- [GOAL]
Answer these questions from the text below on the Palestine White Paper debate:
(a) What was promised if illegal immigration ceased?
(b) Who launched the attack on the White Paper, and what did he charge?
(c) Within how many years did the White Paper threaten complete cessation of legal immigration?
Begin TEXT SEGMENT
He asserted illegal immigration "is producing the gravest unrest among the Arab population.

"It is making that population — and it is designed by its authors to do so — suspicious of the sincerity of His Majesty’s Government in carrying out the White Paper policy," he said. "Once more distrust of our good faith and good word is becoming widespread not only among the Arabs of Palestine, but of the countries beyond."

He promised that if illegal immigration should cease, the Government would revoke its ban on legal immigration and allow Jews to enter up to the limits set in the White Paper.

Tom Williams, Laborite, launched the attack on the White Paper, charging that a majority of the League of Nations Permanent Mandates Commission had rejected it.

Williams announced that Laborite objections to the Palestine situation could be summarized under three points 1–refusal of the Permanent Mandates Commission to approve the White Paper; 2–failure of the Government’s policy as evidenced by disorders in Palestine and harsh measures used to repress them; 3–suspension of legal Jewish immigration into Palestine.

"It would not be untrue to say," the speaker declared, "that there has been a further surrender to violence.

"Europe being what it is, and Palestine being what it is to millions of people, illegal immigration during the past few months was almost inevitable. Just at the moment when the refugee problem was at its worst, the Government issued their White Paper restricting legal immigration and threatening complete cessation within five years.
End TEXT SEGMENT
Begin DATA EXTRACT
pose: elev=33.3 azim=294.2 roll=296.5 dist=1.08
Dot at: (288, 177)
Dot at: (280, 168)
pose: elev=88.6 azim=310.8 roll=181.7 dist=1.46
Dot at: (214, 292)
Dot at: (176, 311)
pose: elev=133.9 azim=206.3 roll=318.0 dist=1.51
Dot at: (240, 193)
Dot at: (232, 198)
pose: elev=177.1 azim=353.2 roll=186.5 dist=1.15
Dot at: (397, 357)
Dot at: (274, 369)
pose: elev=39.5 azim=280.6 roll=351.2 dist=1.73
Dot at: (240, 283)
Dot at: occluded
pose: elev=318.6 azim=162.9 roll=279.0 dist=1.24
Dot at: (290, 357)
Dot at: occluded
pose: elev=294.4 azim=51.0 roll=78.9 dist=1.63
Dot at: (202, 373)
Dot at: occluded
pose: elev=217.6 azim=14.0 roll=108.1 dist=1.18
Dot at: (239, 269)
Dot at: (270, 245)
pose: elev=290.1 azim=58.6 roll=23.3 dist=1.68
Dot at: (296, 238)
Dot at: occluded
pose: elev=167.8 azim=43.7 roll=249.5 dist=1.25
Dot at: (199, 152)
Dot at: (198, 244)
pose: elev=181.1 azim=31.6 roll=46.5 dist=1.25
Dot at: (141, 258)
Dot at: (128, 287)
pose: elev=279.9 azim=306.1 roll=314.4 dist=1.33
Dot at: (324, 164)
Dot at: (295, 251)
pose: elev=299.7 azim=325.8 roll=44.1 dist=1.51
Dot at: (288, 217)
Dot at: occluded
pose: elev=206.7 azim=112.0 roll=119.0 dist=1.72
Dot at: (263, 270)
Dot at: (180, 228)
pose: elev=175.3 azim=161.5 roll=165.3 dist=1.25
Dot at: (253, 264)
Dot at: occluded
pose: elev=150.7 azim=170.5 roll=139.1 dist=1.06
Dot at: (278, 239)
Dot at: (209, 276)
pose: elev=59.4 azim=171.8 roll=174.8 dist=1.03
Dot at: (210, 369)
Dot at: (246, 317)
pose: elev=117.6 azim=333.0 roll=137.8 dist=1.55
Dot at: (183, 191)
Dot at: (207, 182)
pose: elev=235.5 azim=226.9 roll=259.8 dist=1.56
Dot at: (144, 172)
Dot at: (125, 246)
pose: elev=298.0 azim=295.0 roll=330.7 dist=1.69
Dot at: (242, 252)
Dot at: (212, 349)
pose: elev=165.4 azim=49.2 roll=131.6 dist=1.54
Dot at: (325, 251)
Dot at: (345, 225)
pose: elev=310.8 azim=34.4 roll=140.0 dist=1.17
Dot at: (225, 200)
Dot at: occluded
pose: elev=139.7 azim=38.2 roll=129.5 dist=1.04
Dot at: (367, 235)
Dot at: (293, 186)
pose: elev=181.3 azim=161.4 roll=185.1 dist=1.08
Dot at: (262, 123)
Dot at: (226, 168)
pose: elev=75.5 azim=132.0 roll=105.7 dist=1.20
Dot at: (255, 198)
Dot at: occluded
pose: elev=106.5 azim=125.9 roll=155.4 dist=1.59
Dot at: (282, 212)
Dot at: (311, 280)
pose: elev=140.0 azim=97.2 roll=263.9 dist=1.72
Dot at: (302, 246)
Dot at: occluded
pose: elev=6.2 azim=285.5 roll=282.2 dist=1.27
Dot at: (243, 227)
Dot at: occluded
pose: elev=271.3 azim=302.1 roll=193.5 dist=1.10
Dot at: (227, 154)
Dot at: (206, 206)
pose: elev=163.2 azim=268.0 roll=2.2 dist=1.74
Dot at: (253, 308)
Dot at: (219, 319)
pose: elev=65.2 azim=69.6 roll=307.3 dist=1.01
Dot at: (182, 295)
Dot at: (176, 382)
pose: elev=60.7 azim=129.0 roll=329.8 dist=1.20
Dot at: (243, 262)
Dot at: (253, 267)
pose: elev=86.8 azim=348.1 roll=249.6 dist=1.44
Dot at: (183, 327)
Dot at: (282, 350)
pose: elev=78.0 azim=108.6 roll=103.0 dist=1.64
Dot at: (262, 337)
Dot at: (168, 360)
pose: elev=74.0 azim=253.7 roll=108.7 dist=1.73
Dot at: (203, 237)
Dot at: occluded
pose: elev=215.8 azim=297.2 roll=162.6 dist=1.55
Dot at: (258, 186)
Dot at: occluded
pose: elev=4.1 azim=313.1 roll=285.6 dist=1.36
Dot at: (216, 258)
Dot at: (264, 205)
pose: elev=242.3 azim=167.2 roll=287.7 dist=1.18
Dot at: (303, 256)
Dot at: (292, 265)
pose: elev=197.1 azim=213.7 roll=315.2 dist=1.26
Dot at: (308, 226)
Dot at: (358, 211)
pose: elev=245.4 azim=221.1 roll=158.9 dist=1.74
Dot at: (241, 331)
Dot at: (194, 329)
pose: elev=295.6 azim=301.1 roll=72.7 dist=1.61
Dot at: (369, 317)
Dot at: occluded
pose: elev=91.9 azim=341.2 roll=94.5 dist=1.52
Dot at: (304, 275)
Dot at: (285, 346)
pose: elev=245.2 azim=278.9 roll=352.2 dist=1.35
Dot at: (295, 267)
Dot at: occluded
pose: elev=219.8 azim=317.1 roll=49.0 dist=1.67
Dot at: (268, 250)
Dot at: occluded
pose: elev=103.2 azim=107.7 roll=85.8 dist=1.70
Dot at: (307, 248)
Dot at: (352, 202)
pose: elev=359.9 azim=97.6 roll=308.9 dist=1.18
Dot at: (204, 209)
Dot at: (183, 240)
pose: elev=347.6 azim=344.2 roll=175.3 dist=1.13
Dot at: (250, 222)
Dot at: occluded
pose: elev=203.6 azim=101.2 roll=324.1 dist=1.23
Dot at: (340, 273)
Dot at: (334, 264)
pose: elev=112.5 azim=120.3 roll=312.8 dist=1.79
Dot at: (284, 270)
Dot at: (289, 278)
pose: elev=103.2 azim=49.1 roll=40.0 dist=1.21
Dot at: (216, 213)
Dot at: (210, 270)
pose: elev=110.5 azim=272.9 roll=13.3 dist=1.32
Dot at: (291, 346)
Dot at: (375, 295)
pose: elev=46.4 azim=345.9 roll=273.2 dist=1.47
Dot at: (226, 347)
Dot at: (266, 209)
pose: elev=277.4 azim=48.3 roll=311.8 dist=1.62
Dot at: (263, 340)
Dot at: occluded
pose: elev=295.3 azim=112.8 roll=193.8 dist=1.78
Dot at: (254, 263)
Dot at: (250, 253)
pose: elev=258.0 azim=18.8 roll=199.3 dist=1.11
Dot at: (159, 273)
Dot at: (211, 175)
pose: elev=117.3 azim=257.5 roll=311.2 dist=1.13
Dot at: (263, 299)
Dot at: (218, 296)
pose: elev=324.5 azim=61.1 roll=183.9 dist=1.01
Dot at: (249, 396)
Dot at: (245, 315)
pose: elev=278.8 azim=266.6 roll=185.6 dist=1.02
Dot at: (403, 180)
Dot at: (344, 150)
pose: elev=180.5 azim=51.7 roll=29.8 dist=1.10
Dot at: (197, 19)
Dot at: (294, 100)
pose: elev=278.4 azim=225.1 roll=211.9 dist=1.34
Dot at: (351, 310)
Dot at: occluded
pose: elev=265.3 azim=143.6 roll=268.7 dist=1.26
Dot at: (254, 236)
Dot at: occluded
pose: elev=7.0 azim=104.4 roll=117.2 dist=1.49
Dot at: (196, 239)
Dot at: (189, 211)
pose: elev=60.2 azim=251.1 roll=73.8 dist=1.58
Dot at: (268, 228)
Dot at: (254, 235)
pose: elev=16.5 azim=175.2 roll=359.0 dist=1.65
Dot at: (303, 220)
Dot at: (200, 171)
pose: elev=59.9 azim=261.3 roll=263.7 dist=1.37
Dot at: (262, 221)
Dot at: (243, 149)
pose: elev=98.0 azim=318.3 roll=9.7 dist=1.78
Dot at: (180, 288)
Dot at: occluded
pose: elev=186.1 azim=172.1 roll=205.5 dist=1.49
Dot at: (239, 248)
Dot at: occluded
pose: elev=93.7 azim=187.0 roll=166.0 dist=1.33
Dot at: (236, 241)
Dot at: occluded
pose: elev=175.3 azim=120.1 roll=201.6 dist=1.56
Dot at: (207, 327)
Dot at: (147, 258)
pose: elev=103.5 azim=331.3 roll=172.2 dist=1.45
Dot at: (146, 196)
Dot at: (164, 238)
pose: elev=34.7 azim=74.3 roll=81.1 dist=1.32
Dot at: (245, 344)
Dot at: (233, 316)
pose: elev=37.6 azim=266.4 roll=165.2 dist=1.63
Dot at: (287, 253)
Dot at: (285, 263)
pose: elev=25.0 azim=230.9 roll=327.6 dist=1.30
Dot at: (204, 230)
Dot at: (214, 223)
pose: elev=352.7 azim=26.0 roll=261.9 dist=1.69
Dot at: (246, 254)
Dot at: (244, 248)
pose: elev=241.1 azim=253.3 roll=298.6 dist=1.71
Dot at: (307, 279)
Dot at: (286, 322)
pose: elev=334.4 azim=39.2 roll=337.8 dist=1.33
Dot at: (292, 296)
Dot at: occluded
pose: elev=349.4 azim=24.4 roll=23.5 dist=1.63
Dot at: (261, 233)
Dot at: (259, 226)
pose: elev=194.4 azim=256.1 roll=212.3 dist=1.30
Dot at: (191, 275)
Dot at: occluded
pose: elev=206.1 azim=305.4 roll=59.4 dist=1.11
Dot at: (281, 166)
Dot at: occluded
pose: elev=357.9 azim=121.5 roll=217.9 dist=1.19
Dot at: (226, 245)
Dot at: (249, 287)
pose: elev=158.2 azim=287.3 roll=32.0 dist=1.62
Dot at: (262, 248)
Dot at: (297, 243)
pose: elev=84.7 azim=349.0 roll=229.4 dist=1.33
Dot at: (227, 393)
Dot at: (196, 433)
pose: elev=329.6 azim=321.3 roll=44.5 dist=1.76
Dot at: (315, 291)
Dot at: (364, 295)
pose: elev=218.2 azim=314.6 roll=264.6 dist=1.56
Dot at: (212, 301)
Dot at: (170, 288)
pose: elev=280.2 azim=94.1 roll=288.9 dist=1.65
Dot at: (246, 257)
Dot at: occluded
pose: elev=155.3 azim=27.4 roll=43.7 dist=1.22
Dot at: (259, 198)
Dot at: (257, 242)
End DATA EXTRACT
- [RESPONSE TO THIS TASK]
(a) The Government would revoke its ban on legal immigration and allow Jews to enter up to the limits set in the White Paper.
(b) Tom Williams, a Laborite, charged that a majority of the League of Nations Permanent Mandates Commission had rejected it.
(c) Five years.